Margaret Genovese

Margaret Genovese is a Senior Partner in the consulting firm of Genovese Vanderhoof & Associates.

Margaret is a graduate of Brown University with an AB in cultural anthropology and received both MBA and MFA degrees from Southern Methodist University (the first graduate of this combined program). She holds a Certificate in Canadian Studies from Ryerson Polytechnic University and was awarded a Fellowship to the Theatre Program of the National Endowment for the Arts in Washington. D.C.

Margaret recently received the Robert Johnston Award for Excellence in Human Resources in the Arts. She was recognized for “the significant impact she has made on the field of arts & culture management, her dedication to educating and supporting new generations of cultural works, and her commitment to mentorship within the cultural industry,” and for her significant contribution to the Canadian cultural landscape. She was described as “insightful, passionate, inspiring, and committed to passing on her values of partnership mentorship, and professionalism to everyone with whom she works.”

Prior to moving to Canada, she worked for Trinity Square Repertory Company (Providence, RI), Theatre Company of Boston, Houston’s Alley Theatre, the Association of American Dance Companies, and was Marketing Director for Houston Grand Opera. Margaret has also been Acting Marketing Director on three occasions for the San Francisco Opera.
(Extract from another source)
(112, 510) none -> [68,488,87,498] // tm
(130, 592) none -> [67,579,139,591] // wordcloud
For ten years Margaret served as Director of Planning & Community Relations for the Canadian Opera Company, working for Lotfi Mansouri. She is proud of being part of the senior management team that introduced “Surtitles” to the opera industry, a concept now embraced by every major opera producer in the world today.

Margaret started her own consulting firm with Dory Vanderhoof in 1989. Margaret and Dory introduced the concept that multi-year strategic and operational planning is the most important ingredient for institutional success, development, and growth. To this end she has assisted numerous clients to fulfill their mission, stabilize and grow their institutions through the introduction of a planning process that combines dynamic income maximization programs with considered artistic vision and achievement.

With Dory she was a co-director (and founder) of the Income Managers Program, federally and provincially funded initiative of the Centre for Cultural Manager, Canada Council, and Cultural Careers Council Ontario to train people in the areas of cultural marketing and development. They have trained more than 600 professionals.

Well-known as a teacher and trainer in the cultural sector, Margaret has been an adjunct faculty member at Confederation College (Thunder Bay, ON), and has served on the advisory boards for the Centre of Cultural Management at the University of Waterloo, Confederation College, and Sir Sandford Fleming College. She has taught at the University of Toronto/Scarborough, University of Waterloo, Simon Fraser University, Centennial College, and the Banff Centre School of Management.

She has written two short books: HOW TO GET THE BOARD YOU NEED (Orchestras Canada, 1997) and THE ART OF THE VOLUNTEER (The Council for Business and the Arts, 1993), as well as numerous studies and articles, and has served on the editorial board of the INTERNATIONAL JOURNAL OF ARTS MANAGEMENT.

Margaret has served on the boards of the League of Historic American Theatres, Toronto Theatre Alliance, Performing Arts Development Fund of Toronto, OPERA CANADA Publications, the Association of Cultural Executives, and the Textile Museum of Canada (where she was elected an Honorary Trustee in recognition of her volunteer service).

She chaired the Marketing Committee for the International Society for the Performing Arts planning group for ISPA’s 1995 conference in Toronto and has served on ISPA’s Nominating, Governance, and Membership Committees.

Margaret has also been the recipient of the Association of Cultural Executives Award for her “outstanding contribution and dedication to Canadian cultural management.”